Il n’y a plus de myrtilles, c’est vrai. Mais il reste la deuxième nourriture préférée des marmottes, et en abondance même : le touriste. J’en mange pas, hein, attention. Y’a trop de fils et de plastique. Mais le touriste a toujours à manger sur lui, et même parfois du bon café et de la tarte aux myrtilles surgelée. Suffit de connaître les coins à touristes et de savoir se servir. Il paraît qu’un coin à touristes, ça se révèle pas. Mais ici, c’est simple, il suffit de suivre les pistes de ski.

Une marmotte classique, suffisamment stupide pour ne pas hiberner mais assez futée pour penser à ça, irait droit sur les pistes : Orcières ou Serre-Chevalier. Pfff, amatrices. Je suis une Princesse marmotte, avec un P majuscule comme… euh… Pirate ? Enfin, j’ai délaissé les pistes pour me concentrer sur un bien meilleur coin à touristes : le col Bayard. C’est bien plus rentable.

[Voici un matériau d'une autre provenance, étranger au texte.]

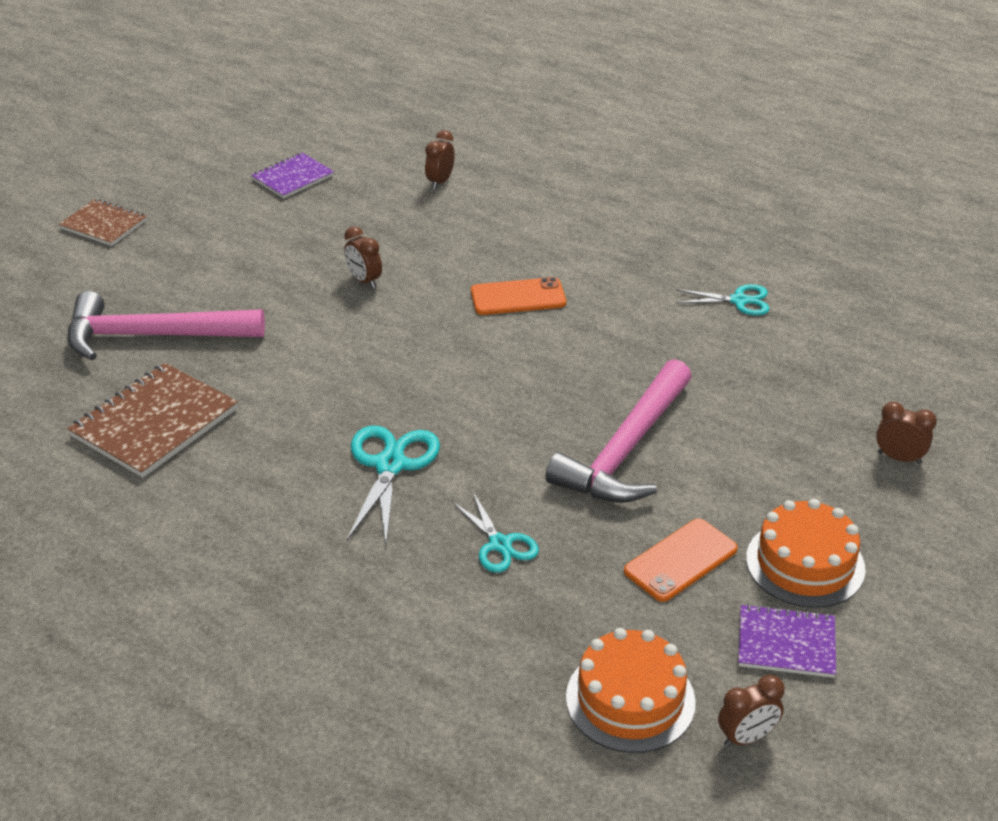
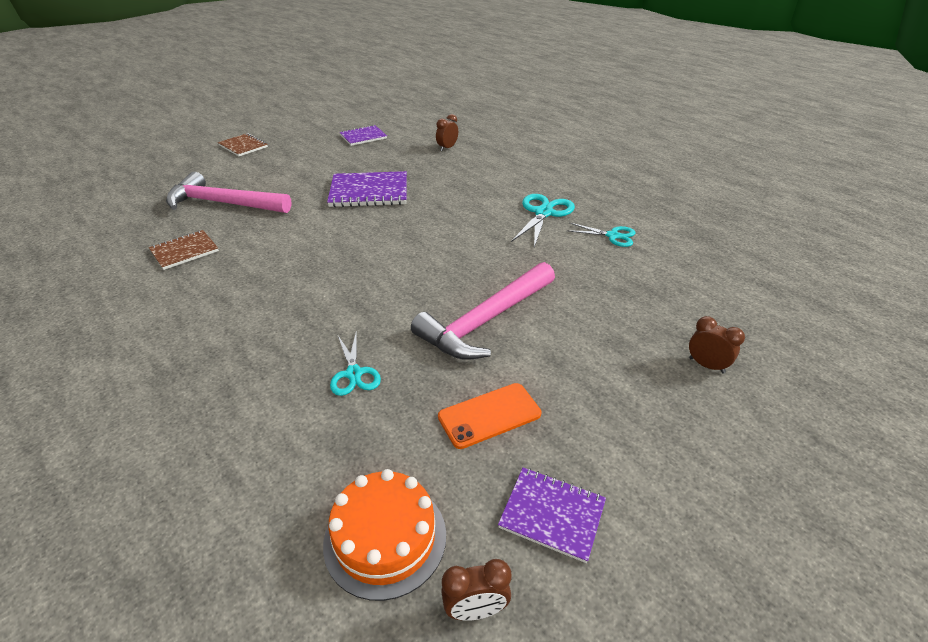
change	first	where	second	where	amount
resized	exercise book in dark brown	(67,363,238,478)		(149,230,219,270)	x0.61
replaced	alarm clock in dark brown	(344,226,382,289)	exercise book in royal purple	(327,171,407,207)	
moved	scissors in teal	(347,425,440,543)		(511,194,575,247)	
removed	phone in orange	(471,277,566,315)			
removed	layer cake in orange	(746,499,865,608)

Parce que, quand on y pense, c’est pas facile de détrousser un skieur qui dévale à 100 à l’heure. Alors qu’à Bayard, le touriste vient pour flâner, pas pour faire de la vitesse. Sans compter qu’ils sont vachement nombreux là-haut, et qu’ils ne se méfient pas trop, vu qu’ils n’ont pas l’habitude de s’y faire racketter par les copines. Bref, le traquenard idéal. Et c’est gavée de pâtes de fruits et de café que je vais entamer ma saison de contes hivernaux.

C’est que, maintenant, je connais le secret de Grand’Ma. Je sais qui elle est. Enfin, en gros. Et puis surtout, je sais ce qu’elle fait. Parce que bon, je me doutais qu’elle était pas tout à fait normale la Grand’Ma. Une marmotte qui ne dort pas en plein hiver, déjà c’est suspect. Vous me direz, « Et toi, grosse maline ? ». Ben justement. Grand’Ma et moi, nous sommes pareilles ; nous sommes…

Enfin, elle m’a surtout donné tous ses trucs de raconteuse d’histoires. Et là, je suis en train de tester le « suce pense ». Héhé, ça vous épate, hein ? C’est une sorte de tour de magie, et je viens juste de vous ensorceler. Ça consiste à vous faire croire que je vais vous dire quelque chose de très important, et du coup, vous ne pensez plus qu’à ça. Et plus j’attends pour vous le dire, et plus ça vous travaille. Ça suce vos pensées, et on peut faire ce qu’on veut de vous, pauvre victime. Héhé, pas mal, hein ? Je possède vachement bien la technique maintenant. La seule chose que ne m’a pas dite Grand’Ma, c’est quand il faut arrêter, en fait.

Bon, je vous vois venir. Et ça sert à quoi exactement ton tour de magie ? C’est vrai que dit comme ça, ça n’a pas l’air très utile dans la vraie vie. Mais c’est parce que vous n’êtes pas le plus grand pillard de la montagne. Moi, je vais ensorceler les touristes. Je vais sucer leurs pensées pour mieux les dépouiller pendant qu’ils gambergeront. C’est simple, il suffit de les allécher en dessinant des signes bizarres sur la neige, du genre… un éléphant. Ils ne s’y attendront pas à celle-là. Il faut en faire plusieurs qui se suivent pour leur faire croire qu’il y a quelque chose au bout de la procession. Et au détour d’un sapin, quand ils ne penseront plus qu’à trouver le prochain… crac, je pique leur sac.

Sauf que voilà, il y a un truc que j’avais pas prévu. C’est mou la neige. Est-ce que quelqu’un pourrait m’aider là ?

Ça va peut-être aller là, avec le suce pense, non ? Et, euh… je me demande s’il vous reste beaucoup de pensées à sucer. Oh et puis zut. Grand’Ma, c’est moi.